Acknowledgments: THE ESTATE OF HANNAH VILLIGER.
Biographies:
Cecilia Canziani is an independent curator and art historian. Recent projects include: Io dico io, Galleria Nazionale di Arte Moderna di Roma, with Lara Conte and Paola Ugolini (February 2021), Anastasia Potemkina, MAXXI Aquila (January 2021); La giusta misura, with Chiara Camoni, (2018 – on going. Palazzo Bentivoglio, Bologna; Murate Art district Florence; Society of Bees, Grasse, MOSTYN, UK; GAM, Turin) Self-portrait. Bettina Buck, Chiara Camoni (Murate Art District, Florence 2019); Shape, colour, taste, sound and smell. Adelaide Cioni /Guy Mees (p420, Bologna 2019). She is lecturer at the University of Rome Tor Vergata and the American University of Rome and coordinator of the advanced training programme in curatorship at IED Rome. She regularly collaborates with Flash Art, and her texts appear in catalogues and monographs. She is co-founder of the publishing project of artist’s books for children Les Cerises.
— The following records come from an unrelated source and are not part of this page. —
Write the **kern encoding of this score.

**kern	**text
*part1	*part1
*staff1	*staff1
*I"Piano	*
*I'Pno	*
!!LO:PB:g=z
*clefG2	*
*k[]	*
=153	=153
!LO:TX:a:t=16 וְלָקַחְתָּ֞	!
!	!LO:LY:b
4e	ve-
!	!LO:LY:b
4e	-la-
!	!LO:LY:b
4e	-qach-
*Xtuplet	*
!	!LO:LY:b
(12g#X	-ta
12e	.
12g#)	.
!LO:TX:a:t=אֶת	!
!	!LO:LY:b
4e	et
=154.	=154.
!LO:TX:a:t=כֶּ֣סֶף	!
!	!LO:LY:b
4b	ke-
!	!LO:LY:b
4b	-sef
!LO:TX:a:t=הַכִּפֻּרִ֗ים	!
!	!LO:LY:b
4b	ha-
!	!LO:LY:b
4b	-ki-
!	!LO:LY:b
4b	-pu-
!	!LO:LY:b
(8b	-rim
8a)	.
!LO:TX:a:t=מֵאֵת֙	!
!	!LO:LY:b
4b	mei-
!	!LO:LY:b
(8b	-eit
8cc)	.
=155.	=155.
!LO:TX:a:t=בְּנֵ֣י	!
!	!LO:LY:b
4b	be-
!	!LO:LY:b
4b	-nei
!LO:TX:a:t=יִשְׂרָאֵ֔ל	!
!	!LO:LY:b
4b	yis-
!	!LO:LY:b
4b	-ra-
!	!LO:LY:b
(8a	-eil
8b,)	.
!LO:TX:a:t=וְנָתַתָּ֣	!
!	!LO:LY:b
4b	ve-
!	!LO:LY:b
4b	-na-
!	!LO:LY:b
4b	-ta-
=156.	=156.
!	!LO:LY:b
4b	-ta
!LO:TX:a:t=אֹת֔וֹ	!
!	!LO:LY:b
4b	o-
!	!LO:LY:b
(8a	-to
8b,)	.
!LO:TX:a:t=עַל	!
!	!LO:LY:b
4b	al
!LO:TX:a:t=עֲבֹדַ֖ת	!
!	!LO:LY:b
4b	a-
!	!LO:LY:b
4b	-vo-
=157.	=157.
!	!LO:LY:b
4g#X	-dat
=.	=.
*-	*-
Gioia Dal Molin is Head Curator at the Istituto Svizzero in Rome, Milan and Palermo. At the Istituto Svizzero in Rome she curated the exhibition Hannah Villiger: Works/Sculptural.
Quinn Latimer is a California-born poet, critic, and editor. Her books include Like a Woman: Essays, Readings, Poems (2017), Sarah Lucas: Describe This Distance (2013), and Rumored Animals (2012), and her writings have appeared in Artforum, Bookforum, The Paris Review, Texte zur Kunst, The White Review, and many artist books and monographs. Her readings, writings, and visual collaborations have been featured widely, including at Chisenhale Gallery, London; Centre culturel suisse (ccs), Paris; REDCAT, Los Angeles; the Poetry Project, New York; Sharjah Biennial 13; and the 14th International Architecture Exhibition of the Venice Biennale. She is a lecturer at the Art Institute at the FHNW Academy of Art and Design, Basel, where, with Chus Martínez, she organizes a biannual symposia series on questions of gender, language, social justice, and artistic practice. Latimer was editor-in-chief of publications for documenta 14 in Athens and Kassel.
Edited by Gioia Dal Molin.
Texts by Elisabeth Bronfen, Gioia Dal Molin, Quinn Latimer, Thomas Schmutz.
Mousse Publishing, 2021.
Book design by Kevin Pedron (Dallas)
In accordance with current regulations, the public is required to present a Covid Green Certificate at the entrance in order to access the event. This includes one of the following:
- • You have received the anti-COVID-19 vaccination, with proof that you have received the first dose of vaccine at least 15 days previously or that you have completed the vaccination cycle;
- • Recovery from COVID-19 within 6 months prior to the date of the event;
- • Present a rapid antigenic or molecular test with a negative result within 48 hours prior to admission.